Author: Quartersnacks
Editor: Power House Books
ISBN: 9781576877869
File Size: 50,95 MB
Format: PDF, ePub
Read: 1146

When you're a kid, all you want to do is skate. Jobs, rent, relationships, student loans, "your future," whether or not the door person at the bar you're going to after skating will let you in with your board--none of these things matter. As you get older there are more things to worry about and less time to take care of them all. Everyone reaches a point when they can no longer skate for 10 hours straight. Being a kid pushing around the city with little concern for time, you learn to make your money stretch. When your pockets only contain some loose change, a Metrocard, and nuggets of wax, the quarter snack from the bodega is the most viable option. Once you can afford actual meals and overpriced New York rent, the quarter snack becomes a symbol of a simpler time, back when you were content with skating on a diet that could lead to diabetes if not phased out by 19. That's when things were a lot more fun. Quartersnacks, an online epicenter for the skate culture of downtown New York, never cared about "best-of-the-best skateboarding." Instead, with acute self-awareness and biting humor, it chronicles the exploits of everyone bound together by a common interest in skateboarding in New York. Life isn't a high school movie where a crew of the best skaters in town exclusively skates together and terrorizes the losers. In New York everyone skates with everyone else--"talent" is secondary. Quartersnacks captures the energy of a session in the city with your childhood friends, some younger kids you just met just last year when they moved here for college, their friends visiting from out of town, and some token pros, all skating together. In the ten years that Quartersnacks has been active, New York has become a national hub for skateboarding (at least in the warm months) and more kids are skating worldwide than ever. Quartersnacks: 10 Years Down collects the best and worst from the site, along with new interviews, and documentation of the spots, the videos, the shops, and everything else that has changed and remained the same in New York skating in the past decade.


Author: Mary-Lane Kamberg
Editor: The Rosen Publishing Group, Inc
ISBN: 1477788654
File Size: 74,54 MB
Format: PDF, ePub, Docs
Read: 3469

From its origins as a land-based alternative to surfing, one that incorporated the wheels and trucks used by skateboarders, longboarding, developed in Hawaii during the 1950s, has come a long way. In the 1970s, when the sport was seen as a form of self-expression, it was more of a do-it-yourself hobby. Today, longboarding is bigger than ever. This book describes the sport’s history, gives riders an idea of how to choose their equipment and begin practicing this unique sport. From mere transportation, to obstacle slaloming, freeriding, dancing, and freestyling, readers will be impressed with the many styles of this ever-changing pastime.
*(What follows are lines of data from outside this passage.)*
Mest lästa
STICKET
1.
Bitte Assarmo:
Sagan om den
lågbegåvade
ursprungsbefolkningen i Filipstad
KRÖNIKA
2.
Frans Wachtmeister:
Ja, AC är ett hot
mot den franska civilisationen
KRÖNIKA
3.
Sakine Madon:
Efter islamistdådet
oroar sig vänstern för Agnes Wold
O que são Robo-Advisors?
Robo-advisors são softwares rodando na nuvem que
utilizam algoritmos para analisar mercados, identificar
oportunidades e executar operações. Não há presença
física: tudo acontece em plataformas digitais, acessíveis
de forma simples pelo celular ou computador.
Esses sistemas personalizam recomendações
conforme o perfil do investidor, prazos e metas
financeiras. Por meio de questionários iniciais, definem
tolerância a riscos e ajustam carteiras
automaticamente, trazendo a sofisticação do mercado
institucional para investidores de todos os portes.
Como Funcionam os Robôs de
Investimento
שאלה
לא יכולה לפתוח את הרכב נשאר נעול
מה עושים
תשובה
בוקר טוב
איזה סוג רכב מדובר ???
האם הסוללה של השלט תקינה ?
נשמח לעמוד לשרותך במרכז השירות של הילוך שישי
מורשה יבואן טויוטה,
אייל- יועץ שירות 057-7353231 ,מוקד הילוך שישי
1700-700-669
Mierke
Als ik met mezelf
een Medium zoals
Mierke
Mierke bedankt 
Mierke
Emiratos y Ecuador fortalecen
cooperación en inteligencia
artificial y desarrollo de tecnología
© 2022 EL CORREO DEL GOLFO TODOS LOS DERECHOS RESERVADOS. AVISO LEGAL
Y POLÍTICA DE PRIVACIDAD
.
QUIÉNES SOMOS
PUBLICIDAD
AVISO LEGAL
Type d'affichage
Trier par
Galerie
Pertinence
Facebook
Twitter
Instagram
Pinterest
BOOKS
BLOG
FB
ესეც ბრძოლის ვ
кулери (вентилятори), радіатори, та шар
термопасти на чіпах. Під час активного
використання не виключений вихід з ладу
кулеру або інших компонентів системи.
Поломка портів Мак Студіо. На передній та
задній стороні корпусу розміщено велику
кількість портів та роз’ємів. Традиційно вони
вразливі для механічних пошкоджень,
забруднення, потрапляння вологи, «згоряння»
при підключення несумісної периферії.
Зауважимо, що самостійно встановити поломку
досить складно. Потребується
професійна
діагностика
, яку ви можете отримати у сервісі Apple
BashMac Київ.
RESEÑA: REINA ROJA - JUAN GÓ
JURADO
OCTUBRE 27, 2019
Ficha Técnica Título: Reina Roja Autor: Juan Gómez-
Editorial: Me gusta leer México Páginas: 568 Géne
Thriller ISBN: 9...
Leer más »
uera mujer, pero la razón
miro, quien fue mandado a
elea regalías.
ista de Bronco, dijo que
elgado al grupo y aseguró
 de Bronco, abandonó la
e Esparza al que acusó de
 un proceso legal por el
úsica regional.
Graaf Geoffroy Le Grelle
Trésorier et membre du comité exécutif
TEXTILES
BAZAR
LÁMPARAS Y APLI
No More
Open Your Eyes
Skateboarding And The City

Author: Iain Borden
Editor: Bloomsbury Publishing
ISBN: 1472583485
File Size: 41,20 MB
Format: PDF, ePub
Read: 3598

Skateboarding is both a sport and a way of life. Creative, physical, graphic, urban and controversial, it is full of contradictions – a billion-dollar global industry which still retains its vibrant, counter-cultural heart. Skateboarding and the City presents the only complete history of the sport, exploring the story of skate culture from the surf-beaches of '60s California to the latest developments in street-skating today. Written by a life-long skater who also happens to be an architectural historian, and packed through with full-colour images – of skaters, boards, moves, graphics, and film-stills – this passionate, readable and rigorously-researched book explores the history of skateboarding and reveals a vivid understanding of how skateboarders, through their actions, experience the city and its architecture in a unique way.

Skateboarding And Religion

Author: Paul O'Connor
Editor: Springer Nature
ISBN: 3030248577
File Size: 19,92 MB
Format: PDF, Mobi
Read: 9417

This book explores the ways in which religion is observed, performed, and organised in skateboard culture. Drawing on scholarship from the sociology of religion and the cultural politics of lifestyle sports, this work combines ethnographic research with media analysis to argue that the rituals of skateboarding provide participants with a rich cultural canvas for emotional and spiritual engagement. Paul O’Connor contends that religious identification in skateboarding is set to increase as participants pursue ways to both control and engage meaningfully with an activity that has become an increasingly mainstream and institutionalised sport. Religion is explored through the themes of myth, celebrity, iconography, pilgrimage, evangelism, cults, and self-help.